Yet Thompson’s scene partner Grant was upset that Thompson’s tears took away from his big monologue.

“Hugh Grant was so cross,” Thompson said. “He said, ‘You’re going to cry all the way through my speech?’ I said, ‘Hugh, I’ve got to. That’s the gag. It’s funny.’ And he says, ‘Yeah, but I’m speaking.’ I said, ‘I know.'”

Thompson previously told an entertainment reporter in 2018 that Grant was shocked by how “Love Actually” turned out.

“I remember him walking out behind me after we saw the premiere and saying, ‘I don’t know about you, but that’s the most psychotic thing I’ve ever appeared in,'” Thompson recalled Grant telling her. “We had no idea people would become so fond of it.”

Grant later said that same year that Thompson is a “genius” but “not remotely sane,” joking, “She’s nuttier and nuttier as the years go on.”

Since collaborating with Grant onscreen in two films, Thompson penned the screenplay for “Bridget Jones’ Baby,” the first franchise installment sans Grant’s character.
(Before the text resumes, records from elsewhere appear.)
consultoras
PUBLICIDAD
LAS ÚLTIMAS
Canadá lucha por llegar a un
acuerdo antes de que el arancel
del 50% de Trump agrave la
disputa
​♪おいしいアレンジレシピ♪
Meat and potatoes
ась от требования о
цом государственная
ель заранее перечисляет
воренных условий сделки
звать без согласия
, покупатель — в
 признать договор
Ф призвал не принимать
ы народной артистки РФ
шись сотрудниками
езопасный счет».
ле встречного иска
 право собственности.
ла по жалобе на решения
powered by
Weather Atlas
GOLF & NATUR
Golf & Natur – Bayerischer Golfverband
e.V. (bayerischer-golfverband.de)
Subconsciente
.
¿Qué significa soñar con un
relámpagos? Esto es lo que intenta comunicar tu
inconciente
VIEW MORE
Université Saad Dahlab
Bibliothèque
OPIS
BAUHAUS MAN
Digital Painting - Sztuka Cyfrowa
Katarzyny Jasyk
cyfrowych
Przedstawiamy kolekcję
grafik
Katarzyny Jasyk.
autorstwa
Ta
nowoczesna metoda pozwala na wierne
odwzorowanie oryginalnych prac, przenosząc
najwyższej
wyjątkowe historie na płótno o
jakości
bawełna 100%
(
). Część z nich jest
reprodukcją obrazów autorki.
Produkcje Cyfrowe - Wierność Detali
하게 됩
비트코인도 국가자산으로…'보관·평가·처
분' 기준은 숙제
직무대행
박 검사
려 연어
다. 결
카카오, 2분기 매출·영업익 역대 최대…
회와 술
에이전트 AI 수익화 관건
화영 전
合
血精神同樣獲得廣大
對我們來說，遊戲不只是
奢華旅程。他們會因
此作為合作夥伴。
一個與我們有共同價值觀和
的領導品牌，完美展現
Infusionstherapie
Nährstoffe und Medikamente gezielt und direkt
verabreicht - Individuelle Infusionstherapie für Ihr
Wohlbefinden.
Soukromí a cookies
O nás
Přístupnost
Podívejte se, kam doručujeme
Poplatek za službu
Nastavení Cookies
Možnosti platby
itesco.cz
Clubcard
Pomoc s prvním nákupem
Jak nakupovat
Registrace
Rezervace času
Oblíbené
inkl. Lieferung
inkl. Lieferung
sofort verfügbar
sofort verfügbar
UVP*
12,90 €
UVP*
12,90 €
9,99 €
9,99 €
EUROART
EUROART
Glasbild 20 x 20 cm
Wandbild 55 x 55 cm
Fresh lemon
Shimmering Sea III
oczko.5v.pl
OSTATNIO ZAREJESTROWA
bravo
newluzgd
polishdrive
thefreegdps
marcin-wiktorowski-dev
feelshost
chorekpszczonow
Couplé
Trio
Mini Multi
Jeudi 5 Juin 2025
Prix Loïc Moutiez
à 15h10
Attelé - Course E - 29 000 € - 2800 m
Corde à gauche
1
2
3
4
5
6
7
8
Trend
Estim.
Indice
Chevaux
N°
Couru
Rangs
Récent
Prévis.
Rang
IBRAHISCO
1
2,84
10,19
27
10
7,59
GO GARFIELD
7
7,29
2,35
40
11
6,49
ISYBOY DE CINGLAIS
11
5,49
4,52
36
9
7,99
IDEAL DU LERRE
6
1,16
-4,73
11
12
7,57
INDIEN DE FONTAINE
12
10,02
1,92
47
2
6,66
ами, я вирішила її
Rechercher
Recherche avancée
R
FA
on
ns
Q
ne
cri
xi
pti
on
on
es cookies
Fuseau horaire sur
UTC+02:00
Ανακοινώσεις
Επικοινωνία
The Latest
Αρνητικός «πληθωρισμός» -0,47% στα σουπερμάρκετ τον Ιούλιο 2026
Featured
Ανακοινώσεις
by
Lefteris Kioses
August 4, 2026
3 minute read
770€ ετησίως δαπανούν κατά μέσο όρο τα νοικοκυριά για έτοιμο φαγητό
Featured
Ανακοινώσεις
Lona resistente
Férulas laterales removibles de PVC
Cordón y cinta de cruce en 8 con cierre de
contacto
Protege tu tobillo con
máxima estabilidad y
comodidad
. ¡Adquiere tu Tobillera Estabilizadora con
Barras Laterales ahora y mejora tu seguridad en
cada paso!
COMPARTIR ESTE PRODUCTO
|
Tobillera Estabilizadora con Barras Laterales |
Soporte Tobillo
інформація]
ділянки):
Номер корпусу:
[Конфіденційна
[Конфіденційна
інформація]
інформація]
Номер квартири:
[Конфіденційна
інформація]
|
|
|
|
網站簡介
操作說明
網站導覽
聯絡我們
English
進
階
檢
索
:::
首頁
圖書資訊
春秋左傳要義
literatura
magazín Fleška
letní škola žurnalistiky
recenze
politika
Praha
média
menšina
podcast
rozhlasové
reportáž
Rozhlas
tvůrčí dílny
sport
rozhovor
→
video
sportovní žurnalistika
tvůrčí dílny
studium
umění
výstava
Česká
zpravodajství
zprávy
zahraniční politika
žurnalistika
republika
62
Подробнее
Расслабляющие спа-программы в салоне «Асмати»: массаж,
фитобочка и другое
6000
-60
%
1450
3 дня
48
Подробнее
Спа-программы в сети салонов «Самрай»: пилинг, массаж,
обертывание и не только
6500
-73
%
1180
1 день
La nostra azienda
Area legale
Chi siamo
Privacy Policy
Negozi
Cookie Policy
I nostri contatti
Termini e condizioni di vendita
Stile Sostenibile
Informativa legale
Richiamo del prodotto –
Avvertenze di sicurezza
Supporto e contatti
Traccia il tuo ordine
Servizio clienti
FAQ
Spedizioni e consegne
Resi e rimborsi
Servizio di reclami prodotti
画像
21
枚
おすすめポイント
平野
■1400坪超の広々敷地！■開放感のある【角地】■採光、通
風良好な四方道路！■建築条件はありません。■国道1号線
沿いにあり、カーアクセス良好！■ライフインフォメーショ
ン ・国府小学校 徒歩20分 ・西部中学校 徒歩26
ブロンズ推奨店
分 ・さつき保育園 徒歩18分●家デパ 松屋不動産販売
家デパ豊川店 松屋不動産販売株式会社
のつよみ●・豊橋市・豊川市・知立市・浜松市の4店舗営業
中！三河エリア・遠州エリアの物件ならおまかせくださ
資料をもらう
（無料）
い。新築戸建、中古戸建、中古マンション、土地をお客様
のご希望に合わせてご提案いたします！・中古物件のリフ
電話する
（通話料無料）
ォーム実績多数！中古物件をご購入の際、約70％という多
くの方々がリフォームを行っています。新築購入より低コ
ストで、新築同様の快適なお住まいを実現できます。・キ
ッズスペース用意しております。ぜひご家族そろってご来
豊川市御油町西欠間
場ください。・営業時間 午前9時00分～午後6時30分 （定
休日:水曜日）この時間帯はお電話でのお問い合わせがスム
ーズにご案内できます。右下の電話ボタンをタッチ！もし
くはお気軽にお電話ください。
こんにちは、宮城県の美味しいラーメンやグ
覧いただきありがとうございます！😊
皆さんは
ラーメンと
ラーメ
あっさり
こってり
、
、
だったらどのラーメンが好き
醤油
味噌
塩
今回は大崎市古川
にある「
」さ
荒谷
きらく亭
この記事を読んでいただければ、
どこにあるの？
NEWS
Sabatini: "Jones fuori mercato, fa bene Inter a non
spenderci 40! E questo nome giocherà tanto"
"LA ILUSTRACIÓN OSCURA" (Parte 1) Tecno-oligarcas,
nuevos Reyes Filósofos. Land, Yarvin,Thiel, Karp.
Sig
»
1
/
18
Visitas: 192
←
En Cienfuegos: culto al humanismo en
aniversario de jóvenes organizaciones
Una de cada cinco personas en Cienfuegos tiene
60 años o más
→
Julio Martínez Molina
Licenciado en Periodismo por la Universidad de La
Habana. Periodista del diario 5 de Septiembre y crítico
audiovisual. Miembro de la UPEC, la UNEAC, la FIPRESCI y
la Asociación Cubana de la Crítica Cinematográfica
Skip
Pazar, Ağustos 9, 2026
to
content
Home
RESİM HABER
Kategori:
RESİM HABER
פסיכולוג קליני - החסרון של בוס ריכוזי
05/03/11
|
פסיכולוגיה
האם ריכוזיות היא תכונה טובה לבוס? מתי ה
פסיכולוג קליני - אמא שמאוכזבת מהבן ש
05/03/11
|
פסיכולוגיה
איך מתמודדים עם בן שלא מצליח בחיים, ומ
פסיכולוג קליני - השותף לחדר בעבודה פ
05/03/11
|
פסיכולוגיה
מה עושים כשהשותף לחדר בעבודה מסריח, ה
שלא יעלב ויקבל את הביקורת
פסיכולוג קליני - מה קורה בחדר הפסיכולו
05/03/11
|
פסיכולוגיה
This year, Thompson appears in three films, with “Good Luck to You, Leo Grande,” “What’s Love Got to Do With It?,” and “Road Dahl’s Matilda the Musical.” The Academy Award winner is also writing a “Nanny McPhee” musical based on the “Nurse Matilda” novels. Thompson wrote the screenplay for the 2005 adaptation and its 2010 sequel, “Nanny McPhee Returns.”